Saya sangat bersyukur atas kesempatan berharga untuk mengikuti training “Pemimpin 360 Derajat” ini. Sekarang tinggal bagaimana saya dan semua teman di SABDA yang sudah mendengarkan materi ini mengaplikasikannya dalam kehidupan dan pelayanan kami. Kiranya Tuhan menolong dan memampukan kami untuk menjadi “pemimpin Kristen” yang memberikan pengaruh kekal bagi setiap orang yang kami layani melalui YLSA. Semuanya adalah untuk mewujudkan visi allah, menjadi rekan sekerja Allah, untuk hormat dan kemuliaan namanya di mana pun kita berada! Amin!

Evie

Tentang Evie

Davida Dana telah menulis 39 artikel di blog ini..

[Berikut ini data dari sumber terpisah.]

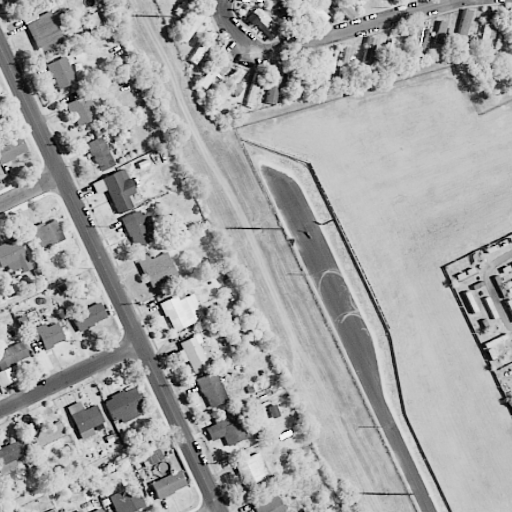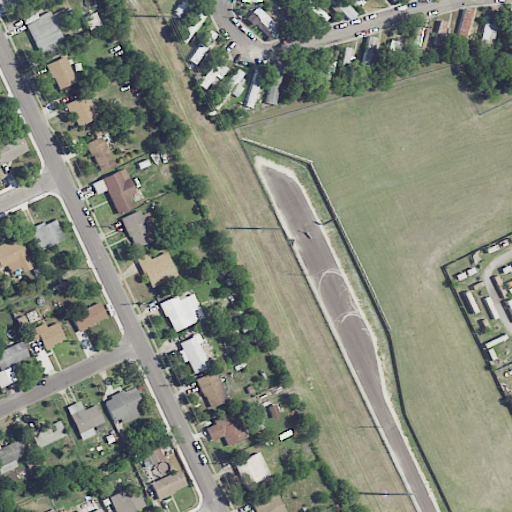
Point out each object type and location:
road: (2, 0)
building: (251, 0)
building: (391, 1)
building: (343, 8)
building: (509, 19)
building: (262, 21)
building: (91, 22)
building: (190, 27)
building: (463, 28)
building: (487, 29)
building: (45, 30)
building: (440, 32)
road: (326, 37)
building: (417, 40)
building: (201, 47)
building: (392, 53)
building: (368, 54)
building: (346, 57)
building: (298, 66)
building: (323, 68)
building: (213, 70)
building: (61, 72)
building: (255, 79)
building: (273, 83)
building: (230, 86)
building: (81, 110)
building: (11, 148)
building: (100, 153)
building: (116, 189)
road: (33, 192)
power tower: (260, 227)
building: (138, 228)
building: (46, 234)
building: (13, 256)
building: (156, 268)
road: (111, 275)
building: (181, 309)
building: (88, 316)
building: (248, 327)
building: (47, 334)
building: (193, 353)
building: (10, 361)
road: (71, 377)
building: (211, 389)
building: (124, 404)
building: (273, 410)
building: (84, 419)
building: (226, 429)
building: (47, 433)
building: (11, 454)
building: (154, 454)
building: (253, 471)
building: (168, 484)
power tower: (385, 493)
building: (127, 501)
building: (268, 504)
building: (93, 510)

Cetak tulisan ini Cetak tulisan ini
Comments (6) Trackbacks (1)
  1. Dapat banyak pelajaran melalui Seminar ini. Mitos-mitos kepemimpinan yang selama ini saya ketahui, ternyata mengandung banyak kekeliruan, tetapi karena diakui oleh ‘arus besar’, jadilah itu sebuah ‘kebenaran’.

    Nyatanya, semua orang adalah pemimpin, dan bisa memimpin. Dan, faktor yang utama dalam kepemimpinan itu adalah semangat untuk melayani, dan memberi yang terbaik, baik bagi atasan, rekan, maupun bawahan kita.

    Thank you guys, sudah membawakan training ini dengan baik.
    Kalian cocok jadi motivator loh 🙂

  2. Saya beruntung mendapat kesempatan mengikuti seminar ini. Tak menyangka saya bertemu dengan Pak Paulus Winarto yang sudah berteman di FB sejak lama tetapi belum pernah ketemu.

    Saya semakin diyakinkan bahwa tidak ada yang mustahil bagi Tuhan. Dahulu, saya pikir tidak mungkin saya bertemu para motivator dan pembicara nasional. Kini, saya yakin bahwa Tuhan terlalu sanggup memberikan yang saya pikir tidak mungkin.

    Selain itu, tentu saja saya banyak belajar tentang betapa “tersiksa” menjadi pemimpin level menengah — tergencet dari segala arah. Dalam keadaan ini, seorang pemimpin level menengah dibentuk menjadi seorang pribadi yang sabar, tekun, kuat, tegar, rendah hati, dan pengampun. Saya pikir pemimpin level menengah adalah pemimpin yang “terbesar”, bahkan mungkin melebihi pemimpin yang ada di level teratas. Sebab, pemimpin level menengah harus bisa “melayani” atasannya, rekan setingkatnya, dan bawahannya. Perlu anugerah besar dari Tuhan untuk bisa berhasil dalam posisi ini dengan tetap mempertahankan karakter pemimpin berhati hamba.

    Selamat berjuang untuk menjadi pemimpin yang berkenan di mata TUHAN. Tuhan Yesus menolong.

  3. Bu Evie, say sudah tulis komentar di blog ini 3 kali, tapi tidak terekam.

    Saya apresiasi atas tanggung jawab yang telah dilaksanakan oleh rekan-rekan dari Sabda (Bu Evie, Pak Hadi, dan Bu Sri Setyawati). Terus setia mengikuti EQUIP Leadership Training selanjutnya. Sampai jumpa dengan rekan-rekan pada tanggal 4-5 Juli 2015 mendatang (Today Matters). God bles you all!

  4. Wah… sampai 3 kali, Pak? Mungkin waktu itu sedang ada sesuatu ya..
    Selamat ya, akhirnya bisa terekam juga komentar Pak Sun.

    Kami sudah hadir dan bergabung kembali dalam training Today Matters. Terima kasih untuk ilmu dan kebersamaan yang sudah kita lewati bersama para panitia dan peserta yang lain. Semangat melayani Kristus terus, Pak! Tuhan Yesus menolong.